"Chuck Davis" <newsgroup at anthemwebs dot com> wrote in message
I would buy an external hard drive. They are connected via USB. A
300 GB drive can be bought for about 80USD. You didn't mention your
version of Windows, but Windows XP Pro already has a backup
program, that will back up your data and system settings. It will
make incremental backups. If you are using Windows XP Home, you can
Google search for ntbackup.msi file.
It's not normally necessary to download ntbackup, even with XP Home.
It comes with both Professional and Home. Backup is installed
automatically on XP Professional, but not on XP Home.

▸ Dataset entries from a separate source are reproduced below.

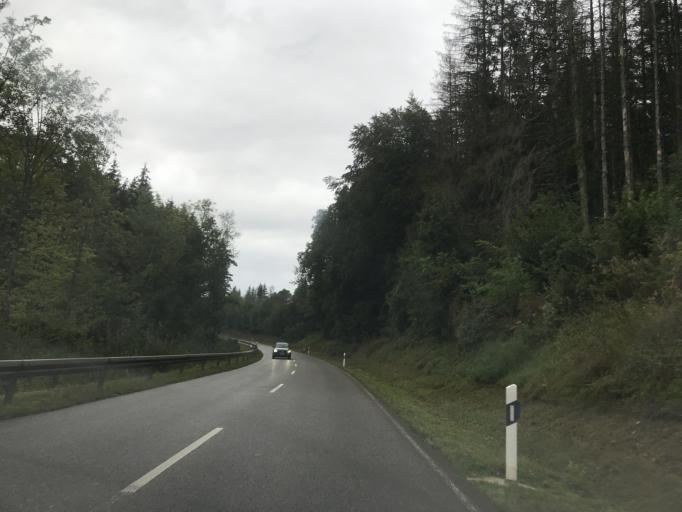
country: DE
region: Baden-Wuerttemberg
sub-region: Freiburg Region
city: Schworstadt
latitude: 47.6110
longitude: 7.8654
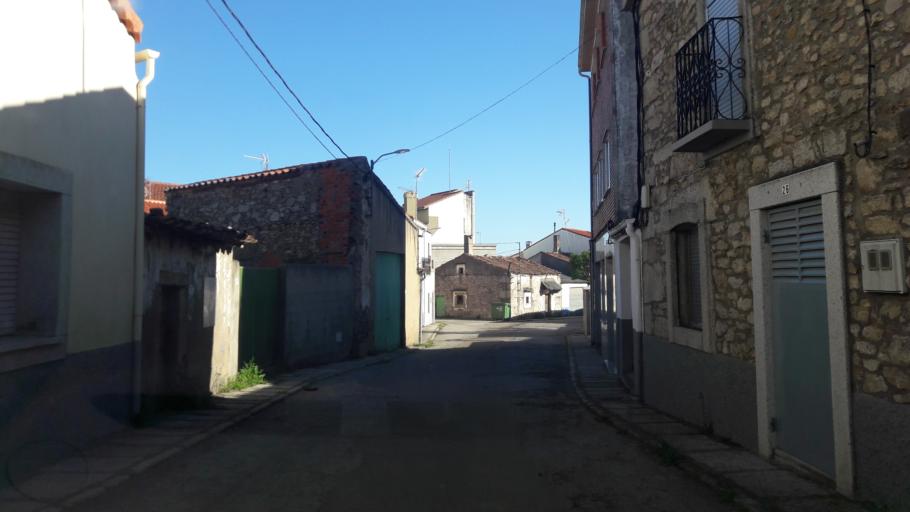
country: ES
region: Castille and Leon
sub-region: Provincia de Salamanca
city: Villavieja de Yeltes
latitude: 40.8770
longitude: -6.4673
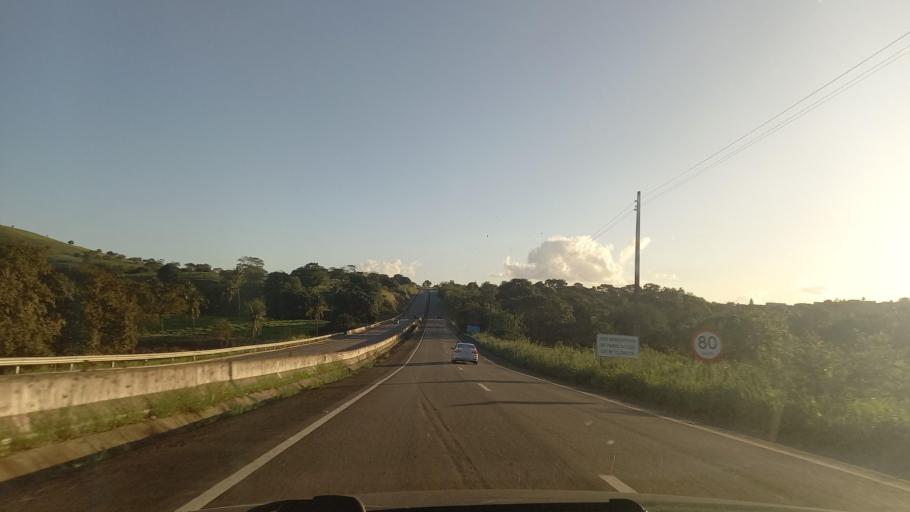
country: BR
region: Alagoas
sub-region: Limoeiro De Anadia
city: Limoeiro de Anadia
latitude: -9.7394
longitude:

If you have
the complete XP Home CD, find backup on the CD, in
\ValueAdd\MSFT\NTBACKUP and install it yourself by doubleclicking
the file ntbackup.msi. But if you don't have an XP CD, you can download
ntbackup.msi at
http://www.onecomputerguy.com/software/ntbackup.msi.
However, as backup programs go, this is perhaps the [poorest choice
available, and almost any third-party choice, such as Acronis True
Image, is better.
--
Ken Blake - Microsoft MVP Windows: Shell/User
Please reply to the newsgroup
Download and install. This version will not backup system settings,
but is otherwise identical.
Would Acronis be a good program to use if I'm going to clean my HD,
instead of backing up files on CDs?
I use Roxio, and cannot for the life of me figure out how to put
in a CD with say A-D files on it, and add anything new to it
without replicating those already burned.
Also, it take 3-6 CDs, and right now I want to back up my C Drive
(only one I use for documents) and do it daily, instead of now and
then. How do I accomplish this easy backup on a daily basis?
I just ran 'xcopy /e /c /h /o c: h: and it copies everything
I had from drive c to h.
Not exactly.
My question now is, did it copy anything that was needed to boot
that drive to the mbr or whereever, so that if I tried to boot
from drive H (this is a separate physical drive) that it would
in fact boot?
Nope. Xcopy isn't capable of doing this.
I have the feeling even though xcopy is a great thing it misses
those tiny things that will permit a new drive to boot up after
a current system was transferred to it.
Critical boot files in precise locations aren't actually tiny
things. Xcopy is simply the wrong tool.
Any comments guys on what I did? Perhaps there is a better way
but I thought that where I have this second drive already
mounted in the computer and it would take the place of the old
drive, why not xcopy everything over from one to the other??
Did I do wrong..??
You need to use a disk cloning utility, which will copy *all* of
the files including the ones you do not have access to, and put
the critical boot files in the precise locations they need to be.
I use Acronis True Image with good success, and it has a free
15-day trial.
http://www.acronis.com/
And as a bonus, you'll probably find that cloning/imaging takes
significantly less time than running xcopy, sometimes hours less.